Category Archives: Papers

Windows Hooks of Death: Kernel Attacks through User-Mode Callbacks

At Black Hat USA 2011, I presented the research that lead up to the 44 vulnerabilities addressed in MS11-034 and MS11-054. These vulnerabilities were indirectly introduced by the user-mode callback mechanism which win32k relies upon to interact with data stored in user-mode as well as provide applications the ability to instantiate windows and event hooks. In invoking a user-mode callback, win32k releases the global lock it aquires whenever making updates to data structures and objects managed by the Window Manager (USER). In doing so, applications are free to modify the state of management structures as well as user objects by invoking system calls from within the callback itself. Thus, upon returning from a user-mode callback, win32k must perform extensive validation in order to make sure that any changes are accounted for. Failing to properly validate such changes could result in vulnerabilities such as null-pointer derferences and use-after-frees.
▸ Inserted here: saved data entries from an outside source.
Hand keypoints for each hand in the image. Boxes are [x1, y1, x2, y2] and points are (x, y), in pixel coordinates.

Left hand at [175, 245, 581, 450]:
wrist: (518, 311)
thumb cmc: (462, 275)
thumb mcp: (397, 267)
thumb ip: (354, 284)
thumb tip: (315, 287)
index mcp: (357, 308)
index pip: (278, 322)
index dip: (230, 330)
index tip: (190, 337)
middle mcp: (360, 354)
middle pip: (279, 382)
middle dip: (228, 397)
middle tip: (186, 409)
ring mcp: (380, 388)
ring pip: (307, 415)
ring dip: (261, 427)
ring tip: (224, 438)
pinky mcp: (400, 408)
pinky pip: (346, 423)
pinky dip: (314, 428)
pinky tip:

The slide deck for the Black Hat presentation as well as the accompanied whitepaper, outlines several of the vulnerabilities that may arise from the lack of user-mode callback validation. In particular, we look at the importance of user object locking, validating object and data structure state changes, and ensuring that reallocatable buffers are sufficiently validated. In order to assess the severity of the mentioned vulnerabilities, we also investigate their exploitability and with that, show how an attacker very easily (e.g. using kernel pool or heap manipulation) could obtain arbitrary kernel code execution. Finally, because vulnerability classes such as use-after-frees and null-pointer dereferences have been (and still are?) extremely prevalent in win32k, we conclude by evaluating ways to mitigate their exploitability.

In retrospect, Black Hat USA and DEFCON stands out as one of those great conferences where you get to meet many interesting people and can run into just about anyone. Having spent what now seems like a lifetime in win32k (ok, I may be loosely exaggerating…), meeting one of the past developers of the Window Manager whose code I had torn to pieces (sorry!), was one of those great moments that will be remembered for years to come. I also want to use this occasion to extend my gratitude and thanks to everybody that showed up for my talk. Your feedback is highly appreciated, and I would probably not have been doing this if it wasn’t for you guys. See you on the flipside!

Mitigating Null Pointer Exploitation on Windows

As part of a small research project, I recently looked into how exploitation of null pointer vulnerabilities could be mitigated on Windows. The problem with many of the recent vulnerabilities affecting Windows kernel components is that a large number of these issues can be exploited provided that the attacker maps and controls the contents of the null page. As many of you probably know, Windows allows non-privileged users to map the null page through functions such as NtAllocateVirtualMemory or NtMapViewOfFile.

Although there are multiple ways to approach the problem, the solution proposed relies on manipulation of virtual address descriptors (VADs) using a kernel-mode driver. As VADs are used to implement the PAGE_NOACCESS protection in Windows and contain special properties to secure address ranges in process memory, they can be used to deny null page access in both user and kernel space. The following paper details the proposed mitigation and suggests a possible implementation.

Locking Down the Windows Kernel: Mitigating Null Pointer Exploitation [PDF]

Abstract. One of the most prevalent bug classes affecting Windows kernel components today is undeniably NULL pointer dereferences. Unlike other platforms such as Linux, Windows (in staying true to backwards compatibility) allows non-privileged users to map the null page within the context of a user process. As kernel and user-mode components share the same virtual address space, an attacker may potentially be able to exploit kernel null dereference vulnerabilities by controlling the dereferenced data. In this paper, we propose a way to generically mitigate NULL pointer exploitation on Windows by restricting access to the lower portion of process memory using VAD manipulation. Importantly, as the proposed method employs features already present in the memory manager and does not introduce any offending hooks, it can be introduced on a wide range of Windows platforms. Additionally, because the mitigation only introduces minor changes at process creation-time, the performance cost is minimal.